States are shrinking number of Medicaid recipients, but everyone would benefit from its expansion
by F. Douglas Stephenson | JuanCole.com | tinyurl.com/Iguana1633
When the COVID-19/pandemic-era “continuous coverage” federal requirement ended recently, states could resume eligibility checks that can purge people from Medicaid rolls. Many states are currently doing this, including Florida, with coverage being lost for hundreds of thousands of individuals/families. These cuts are mostly occurring for procedural reasons, not because enrollees actually lack eligibility. In too many states, political decisions by state legislators to deny health insurance to thousands of their citizens has resulted in an almost non-existent social and health safety net. We need to expand Medicaid now.

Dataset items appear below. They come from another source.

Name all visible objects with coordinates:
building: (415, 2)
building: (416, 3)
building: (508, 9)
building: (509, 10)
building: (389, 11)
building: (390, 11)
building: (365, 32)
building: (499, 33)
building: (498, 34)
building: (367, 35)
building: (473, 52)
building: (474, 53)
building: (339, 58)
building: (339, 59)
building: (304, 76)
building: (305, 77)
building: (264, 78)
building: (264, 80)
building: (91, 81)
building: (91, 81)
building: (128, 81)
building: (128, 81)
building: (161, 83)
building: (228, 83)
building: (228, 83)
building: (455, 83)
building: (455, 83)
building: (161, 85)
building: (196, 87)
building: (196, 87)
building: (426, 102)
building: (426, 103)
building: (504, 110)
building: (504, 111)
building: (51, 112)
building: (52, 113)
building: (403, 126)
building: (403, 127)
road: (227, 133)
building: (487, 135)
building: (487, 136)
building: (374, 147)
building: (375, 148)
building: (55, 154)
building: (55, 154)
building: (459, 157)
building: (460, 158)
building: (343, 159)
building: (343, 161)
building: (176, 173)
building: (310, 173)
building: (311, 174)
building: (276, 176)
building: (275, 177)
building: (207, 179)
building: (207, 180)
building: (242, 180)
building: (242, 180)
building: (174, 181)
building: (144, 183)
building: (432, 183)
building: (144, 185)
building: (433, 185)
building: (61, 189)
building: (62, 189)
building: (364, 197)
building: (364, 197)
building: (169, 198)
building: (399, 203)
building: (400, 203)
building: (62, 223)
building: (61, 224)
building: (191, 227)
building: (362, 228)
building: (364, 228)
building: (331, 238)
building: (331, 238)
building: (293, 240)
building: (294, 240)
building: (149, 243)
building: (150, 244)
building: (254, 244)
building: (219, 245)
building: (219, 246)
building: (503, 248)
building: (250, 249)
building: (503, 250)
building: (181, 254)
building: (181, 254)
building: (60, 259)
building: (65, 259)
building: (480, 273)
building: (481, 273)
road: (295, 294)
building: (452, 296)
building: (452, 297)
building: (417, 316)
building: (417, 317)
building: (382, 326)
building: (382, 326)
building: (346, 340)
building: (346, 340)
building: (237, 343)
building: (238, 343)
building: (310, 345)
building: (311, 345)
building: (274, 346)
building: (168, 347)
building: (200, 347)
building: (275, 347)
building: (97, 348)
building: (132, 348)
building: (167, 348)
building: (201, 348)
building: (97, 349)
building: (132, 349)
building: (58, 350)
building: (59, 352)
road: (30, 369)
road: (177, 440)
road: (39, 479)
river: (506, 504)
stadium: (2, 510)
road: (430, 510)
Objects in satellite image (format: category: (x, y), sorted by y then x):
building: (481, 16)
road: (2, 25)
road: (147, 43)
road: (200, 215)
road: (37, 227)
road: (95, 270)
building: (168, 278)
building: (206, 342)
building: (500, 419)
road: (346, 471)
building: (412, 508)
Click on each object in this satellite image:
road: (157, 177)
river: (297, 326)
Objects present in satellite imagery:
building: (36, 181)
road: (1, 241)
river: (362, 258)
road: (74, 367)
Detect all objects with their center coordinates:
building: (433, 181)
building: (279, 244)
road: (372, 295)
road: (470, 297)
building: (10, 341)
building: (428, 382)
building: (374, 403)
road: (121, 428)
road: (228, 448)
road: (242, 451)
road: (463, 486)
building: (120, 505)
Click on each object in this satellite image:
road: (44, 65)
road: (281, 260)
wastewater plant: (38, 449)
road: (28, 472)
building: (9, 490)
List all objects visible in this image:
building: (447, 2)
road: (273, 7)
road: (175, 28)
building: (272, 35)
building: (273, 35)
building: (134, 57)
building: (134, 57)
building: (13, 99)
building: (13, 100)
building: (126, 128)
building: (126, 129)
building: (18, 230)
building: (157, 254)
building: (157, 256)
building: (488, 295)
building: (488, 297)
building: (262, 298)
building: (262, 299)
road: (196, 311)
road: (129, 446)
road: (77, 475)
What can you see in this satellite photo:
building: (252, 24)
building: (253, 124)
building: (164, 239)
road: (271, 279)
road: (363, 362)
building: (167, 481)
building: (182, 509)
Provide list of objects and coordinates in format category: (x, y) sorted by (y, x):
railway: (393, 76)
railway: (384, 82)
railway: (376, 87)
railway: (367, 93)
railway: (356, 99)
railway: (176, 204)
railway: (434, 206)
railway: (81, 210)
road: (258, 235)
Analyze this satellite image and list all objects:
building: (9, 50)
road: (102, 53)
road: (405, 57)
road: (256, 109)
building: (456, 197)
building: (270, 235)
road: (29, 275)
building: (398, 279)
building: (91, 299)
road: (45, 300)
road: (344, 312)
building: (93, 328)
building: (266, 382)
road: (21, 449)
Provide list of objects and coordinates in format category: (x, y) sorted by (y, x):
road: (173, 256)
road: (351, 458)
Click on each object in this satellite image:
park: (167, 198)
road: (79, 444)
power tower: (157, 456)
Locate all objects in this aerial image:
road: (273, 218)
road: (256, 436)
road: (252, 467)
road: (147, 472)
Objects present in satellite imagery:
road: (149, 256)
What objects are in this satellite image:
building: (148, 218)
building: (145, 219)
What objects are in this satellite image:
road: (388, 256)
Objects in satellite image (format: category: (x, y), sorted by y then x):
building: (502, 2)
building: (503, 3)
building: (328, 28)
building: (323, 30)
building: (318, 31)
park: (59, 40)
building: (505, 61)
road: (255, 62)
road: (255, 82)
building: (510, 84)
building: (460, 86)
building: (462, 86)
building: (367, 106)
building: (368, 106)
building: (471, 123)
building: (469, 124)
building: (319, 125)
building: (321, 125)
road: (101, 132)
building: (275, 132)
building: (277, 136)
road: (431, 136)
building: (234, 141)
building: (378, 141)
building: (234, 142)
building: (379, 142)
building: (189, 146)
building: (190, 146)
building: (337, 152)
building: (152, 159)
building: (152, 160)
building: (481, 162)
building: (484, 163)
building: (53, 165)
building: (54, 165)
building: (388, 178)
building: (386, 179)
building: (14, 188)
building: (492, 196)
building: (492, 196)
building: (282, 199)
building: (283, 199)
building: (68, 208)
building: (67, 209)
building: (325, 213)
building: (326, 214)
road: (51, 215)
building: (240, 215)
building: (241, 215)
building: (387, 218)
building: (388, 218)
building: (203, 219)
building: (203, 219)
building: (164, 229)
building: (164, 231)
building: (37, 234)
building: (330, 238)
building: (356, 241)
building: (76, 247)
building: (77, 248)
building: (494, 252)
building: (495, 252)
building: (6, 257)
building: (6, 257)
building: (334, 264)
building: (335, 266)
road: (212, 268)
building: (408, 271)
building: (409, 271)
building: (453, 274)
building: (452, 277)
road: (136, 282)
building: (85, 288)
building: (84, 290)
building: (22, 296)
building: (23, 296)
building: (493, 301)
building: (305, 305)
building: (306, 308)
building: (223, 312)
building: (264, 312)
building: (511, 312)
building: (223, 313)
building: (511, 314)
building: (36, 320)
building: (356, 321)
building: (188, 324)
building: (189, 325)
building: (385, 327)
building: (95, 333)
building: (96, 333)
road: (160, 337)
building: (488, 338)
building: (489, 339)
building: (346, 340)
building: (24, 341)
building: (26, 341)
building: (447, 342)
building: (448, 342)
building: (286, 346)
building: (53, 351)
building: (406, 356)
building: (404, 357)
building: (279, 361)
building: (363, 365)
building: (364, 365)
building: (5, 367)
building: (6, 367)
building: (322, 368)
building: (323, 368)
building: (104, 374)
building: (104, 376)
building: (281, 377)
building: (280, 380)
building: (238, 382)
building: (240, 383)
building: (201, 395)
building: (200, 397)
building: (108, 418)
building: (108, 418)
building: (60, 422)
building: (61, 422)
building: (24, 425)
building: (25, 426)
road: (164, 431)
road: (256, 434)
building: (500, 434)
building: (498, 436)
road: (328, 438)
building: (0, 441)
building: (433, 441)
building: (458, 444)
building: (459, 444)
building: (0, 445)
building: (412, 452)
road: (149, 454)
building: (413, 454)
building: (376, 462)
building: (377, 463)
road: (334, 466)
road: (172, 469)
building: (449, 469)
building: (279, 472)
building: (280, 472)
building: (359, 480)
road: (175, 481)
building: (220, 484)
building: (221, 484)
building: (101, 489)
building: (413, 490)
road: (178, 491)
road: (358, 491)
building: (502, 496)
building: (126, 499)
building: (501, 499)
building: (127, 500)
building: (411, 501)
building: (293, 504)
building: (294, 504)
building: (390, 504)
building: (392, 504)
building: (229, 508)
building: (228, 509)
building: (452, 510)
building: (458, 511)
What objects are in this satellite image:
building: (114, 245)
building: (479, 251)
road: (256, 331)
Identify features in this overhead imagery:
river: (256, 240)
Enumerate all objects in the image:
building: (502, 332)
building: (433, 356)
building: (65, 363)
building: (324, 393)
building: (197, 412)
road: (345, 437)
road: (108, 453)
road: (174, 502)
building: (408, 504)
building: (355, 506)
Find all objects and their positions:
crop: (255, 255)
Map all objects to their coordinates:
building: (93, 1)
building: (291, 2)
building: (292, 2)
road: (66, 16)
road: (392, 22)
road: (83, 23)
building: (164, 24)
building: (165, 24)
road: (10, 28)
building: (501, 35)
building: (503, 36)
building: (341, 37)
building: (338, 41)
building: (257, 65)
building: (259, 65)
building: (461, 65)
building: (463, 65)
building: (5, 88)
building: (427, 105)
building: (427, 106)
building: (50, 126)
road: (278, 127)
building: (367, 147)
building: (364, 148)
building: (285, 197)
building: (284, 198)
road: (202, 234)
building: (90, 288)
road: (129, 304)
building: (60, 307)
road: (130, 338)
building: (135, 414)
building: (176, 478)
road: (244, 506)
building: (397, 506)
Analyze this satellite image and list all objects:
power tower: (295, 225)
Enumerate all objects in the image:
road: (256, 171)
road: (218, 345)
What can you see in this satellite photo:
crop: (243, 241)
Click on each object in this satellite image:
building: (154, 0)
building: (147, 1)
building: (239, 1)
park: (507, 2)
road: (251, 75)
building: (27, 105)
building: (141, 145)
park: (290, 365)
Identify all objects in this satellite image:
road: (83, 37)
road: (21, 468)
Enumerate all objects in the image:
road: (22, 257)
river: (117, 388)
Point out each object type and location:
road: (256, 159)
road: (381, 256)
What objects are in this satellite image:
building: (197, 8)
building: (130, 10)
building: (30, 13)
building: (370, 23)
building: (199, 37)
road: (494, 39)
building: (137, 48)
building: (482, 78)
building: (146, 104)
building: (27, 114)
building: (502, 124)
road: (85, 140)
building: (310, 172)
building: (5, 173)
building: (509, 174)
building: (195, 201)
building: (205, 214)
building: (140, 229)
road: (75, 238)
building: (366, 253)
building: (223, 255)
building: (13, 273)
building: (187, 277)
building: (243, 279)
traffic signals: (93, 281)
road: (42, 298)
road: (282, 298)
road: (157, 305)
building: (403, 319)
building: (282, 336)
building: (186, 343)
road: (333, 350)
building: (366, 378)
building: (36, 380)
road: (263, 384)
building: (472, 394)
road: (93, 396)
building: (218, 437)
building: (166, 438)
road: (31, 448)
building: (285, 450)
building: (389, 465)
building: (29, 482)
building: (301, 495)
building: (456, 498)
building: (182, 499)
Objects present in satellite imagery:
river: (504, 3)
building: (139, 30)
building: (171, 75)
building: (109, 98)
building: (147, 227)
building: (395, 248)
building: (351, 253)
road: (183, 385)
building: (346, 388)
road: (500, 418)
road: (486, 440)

Tanzer: Big, boxy, bleak buildings
by Kim Tanzer | Alachua Chronicle | June 22 | tinyurl.com/Iguana1625
There is one aspect of Gainesville’s recent urban development about which almost everyone agrees: The city has been overrun with big, boxy, bleak buildings. Gainesvillians who travel recognize this as part of a broad national pattern, but Gainesville seems to have been hit especially hard by this phenomenon. What happened?

The end of affirmative action
by Jelani Cobb | New Yorker | July 10 & 17 | tinyurl.com/Iguana1634
Any proper obituary for affirmative action (1961–2023) in higher education would be obliged to note that it had been in decline for years before it met its ultimate demise in late June after the Supreme Court’s ruling. The policy had weathered successive legal challenges dating back to the nineteen-seventies. As with other untimely passings, the scale of what has been lost is difficult to assess in the moment. But not entirely impossible.